At a time when bank branches are disappearing with regularity and there seems to be more consolidation at the corporate level (though that isn’t necessarily the case), the head of the Office of Fair Trading (OFT) in the U.K. has a major problem with the industry. He thinks the market needs more banks.
Speaking to the Parliamentary Commission on Banking Standards late in January, Chief Executive Clive Maxwell didn’t stop there. He stressed that the market needs more banks to make the industry more competitive and focus more closely on the customer. Established institutions, he reported don’t engage customers enough because they don’t need to.
The 40-year-old OFT had its powers expanded in 2002 through an act of Parliament, but even earlier its word carried some weight. That’s why a pronouncement like this sparks an unlikely thought: If the government doesn’t think an industry is being well served by its players, should other players step up? Or is that a sign that they should stay away?
Here’s a different way to look at the same problem. As the plethora of online and mobile services hitting the market every week makes clear, retail banking just ain’t what is used to be.
As we’ve occasionally examined in this space, there are certainly alternative models emerging, but the reality is that the Internet is the great equalizer. The array of tools and apps available from every bank in every geographic market essentially makes it easier for every customer but harder for the bank to create differentiators.

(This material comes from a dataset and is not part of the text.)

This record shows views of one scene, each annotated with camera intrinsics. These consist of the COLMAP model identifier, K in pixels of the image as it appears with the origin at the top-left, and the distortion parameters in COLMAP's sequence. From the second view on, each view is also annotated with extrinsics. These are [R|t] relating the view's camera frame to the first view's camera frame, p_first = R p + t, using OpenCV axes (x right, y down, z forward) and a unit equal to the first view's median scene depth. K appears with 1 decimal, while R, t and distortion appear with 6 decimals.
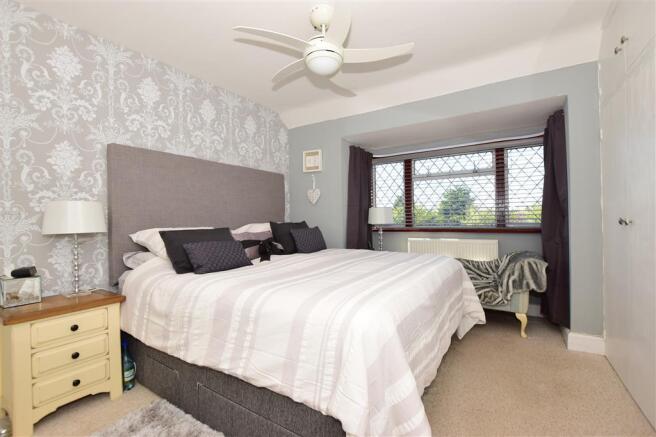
lens RADIAL K [[295.4, 0, 328.0], [0, 295.4, 218.5], [0, 0, 1]] dist [-0.016483, 0.000478]
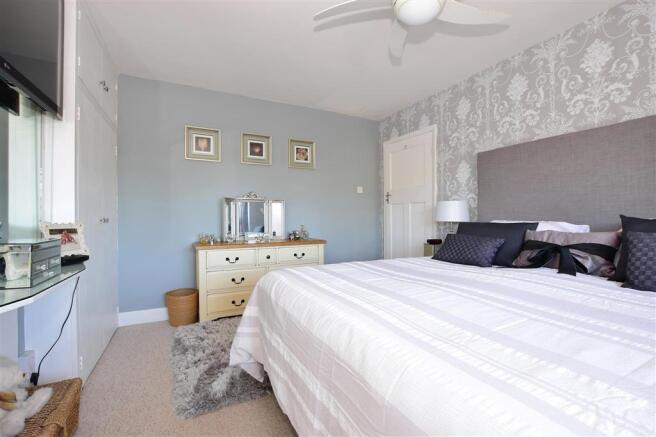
lens RADIAL K [[295.4, 0, 328.0], [0, 295.4, 218.5], [0, 0, 1]] dist [-0.016483, 0.000478]
pose [[-0.508732, 0.022251, -0.860637, 0.608307], [0.019123, 0.999711, 0.014543, -0.000995], [0.860712, -0.009059, -0.509011, 0.920824]]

The charge that banks aren’t “engaging” their customers enough is particularly strange in this regard. Isn’t that exactly what the blizzard of technology-enabled services offers? The truth is that mobile apps and other online services, many of which feature more customization and convenience than was ever possible before, represents an unprecedented level of engagement.

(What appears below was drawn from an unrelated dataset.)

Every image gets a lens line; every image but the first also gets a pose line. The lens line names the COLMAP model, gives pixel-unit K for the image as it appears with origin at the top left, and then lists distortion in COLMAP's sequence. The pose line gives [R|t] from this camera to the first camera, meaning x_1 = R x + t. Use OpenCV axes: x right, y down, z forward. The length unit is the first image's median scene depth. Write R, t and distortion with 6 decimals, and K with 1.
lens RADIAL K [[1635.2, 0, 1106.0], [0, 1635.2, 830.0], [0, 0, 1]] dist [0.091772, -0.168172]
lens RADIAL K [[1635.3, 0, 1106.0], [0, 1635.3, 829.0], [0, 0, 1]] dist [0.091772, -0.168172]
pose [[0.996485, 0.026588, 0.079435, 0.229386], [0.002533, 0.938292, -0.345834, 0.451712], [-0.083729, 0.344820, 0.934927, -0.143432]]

Here’s what might be considered the flip side of the equation. A blogger recently wrote about finding an old piggy bank he used to store the dimes he collected in his younger days. The dimes he found amounted to about $30; the piggy bank itself, by his estimate, cost $10. That got him pondering a ‘piggy bank’ test that evaluates the charges each bank’s customers incur, and whether they’re worth the price.
The OFT chief had a lot to say about this aspect too. He speculated that banks sell customers various products they don’t understand or even need, and drive up charges in the process.
There’s no clear bottom line here. Online or otherwise, banks will offer ever-greater customization and convenience, because in a free market, that is exactly what they should do. Services that are ultra-customized are by definition not for everyone, but that doesn’t mean the bank is giving customers services they don’t need. And of course, more banks will mean more services, not less.
We’re in the midst of a groundbreaking transformation for the banking industry. In a sense, we’re caught between two extremes—greater customization for the customer, possible commoditization (perish the thought) for the company. With new APIs and mobile devices coming down the pike, we’re actually going to see a spike in new apps. Some customers will appreciate that, and maybe some regulators possibly won’t.
So how will banks distinguish their offerings? How will customers react to new services giving them capabilities they never thought but like (and will have to pay for)? What will regulators have to say about it?